The Medicare scam
At the WBKB Alpena Fox News Candidate Forum in July 2016, when asked if he supported either reforming or privatizing Social Security and Medicare, Jack Bergman said, “Reform of privatize Medicare, did I get that right? And Social Security? Well, number one, I believe that over the long term we need to privatize, ok.”
Privatization will turn over these monies to investors on Wall Street. As with any corporate structure, employees, stockholders, executives and chief executive officers, many who already earn millions, will get large payments from our money. What is left for us will be anybody’s guess. And our monies will be subject to stock market fluctuations, which makes our money non-secured. It’s safe now. So, why kick this hornet’s nest? It is the same old, same old adage, “You scratch my back, and I’ll scratch yours.”
So, let’s look at Medicare and the insurance industry. According to the Center for Public Integrity’s revealing research published June 2016, “Medicare Advantage Money Grab: Auditors: feds failed to rein in billions in over-billing by Medicare Advantage.” Congress created private Medicare Advantage health plans 11 years ago to help control health care spending for the elderly. This investigation found that billions of tax dollars are wasted every year through manipulation of a Medicare payment tool called a “risk score.” The formula is supposed to pay health plans more for sicker patients and less for healthy people, but often it pays too much. The government has for years missed opportunities to corral tens of billions of dollars in overcharges and other billing errors tied to abuse of risk scores. This is fraud and these companies know it.

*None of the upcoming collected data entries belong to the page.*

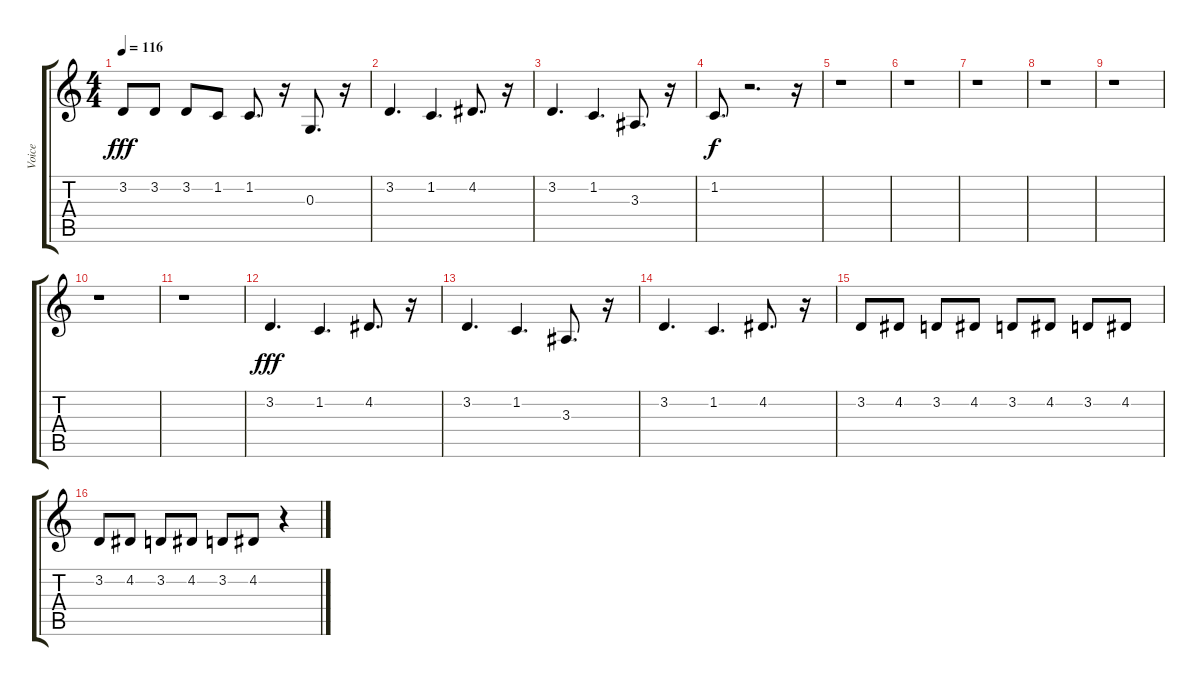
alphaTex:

\track ("Voice" "Voice") {instrument synthvoice}
\staff {score tabs}
\tuning (E4 B3 G3 D3 A2 E2) {hide}
\ts (4 4)
\tempo 116
\clef g2
\ks c
3.2.8{dy fff} 3.2.8 3.2.8 1.2.8 1.2.8{d} r.16 0.3.8{d} r.16 |
3.2.4{d} 1.2.4{d} 4.2.8{d} r.16 |
3.2.4{d} 1.2.4{d} 3.3.8{d} r.16 |
1.2.8{d dy f} r.2{d} r.16 |
r.1 |
r.1 |
r.1 |
r.1 |
r.1 |
r.1 |
r.1 |
3.2.4{d dy fff} 1.2.4{d} 4.2.8{d} r.16 |
3.2.4{d} 1.2.4{d} 3.3.8{d} r.16 |
3.2.4{d} 1.2.4{d} 4.2.8{d} r.16 |
3.2.8 4.2.8 3.2.8 4.2.8 3.2.8 4.2.8 3.2.8 4.2.8 |
3.2.8 4.2.8 3.2.8 4.2.8 3.2.8 4.2.8 r.4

Meanwhile, the growing power of the Medicare Advantage industry has muzzled many critics in Congress, and turned others into cheerleaders for the program. From 2008 to 2013, improper payments to these health care plans totaled nearly $70 billion. Since 2004, however, the risk score formula has largely operated as an “honor system,” despite criticism that many health plans have overstated how sick some patients are to boost their revenues. And, America’s Health Insurance Plans, the industry’s trade organization, said that “an ‘unconfirmed diagnosis’ in an audit doesn’t necessarily mean that the person doesn’t have the disease.” So, if testing finds that you don’t have appendicitis you might still have it? Hmmm. Medicare Advantage insurance companies include Aetna (earned $60.3 billion in 2015), Blue Cross-Blue Shield, Humana, Mutual of Omaha, State Farm, Thrivent, etc. So with all this blatant and ignored intentional fraud, Congressman Bergman et.al, wish to give the total Medicare fund ($532,233,342,782 spent in 2015 alone), to Wall Street corporations?
There’s a lot of back scratching going on in Congress. Those of us, who have paid into this fund for decades, will get the shaft. Get some backbone and tell Bergman and Congress to leave Medicare alone, condemn these fraudulent companies, prosecute them, recover our monies, fine them, and send all those who conspired in this scheme to jail.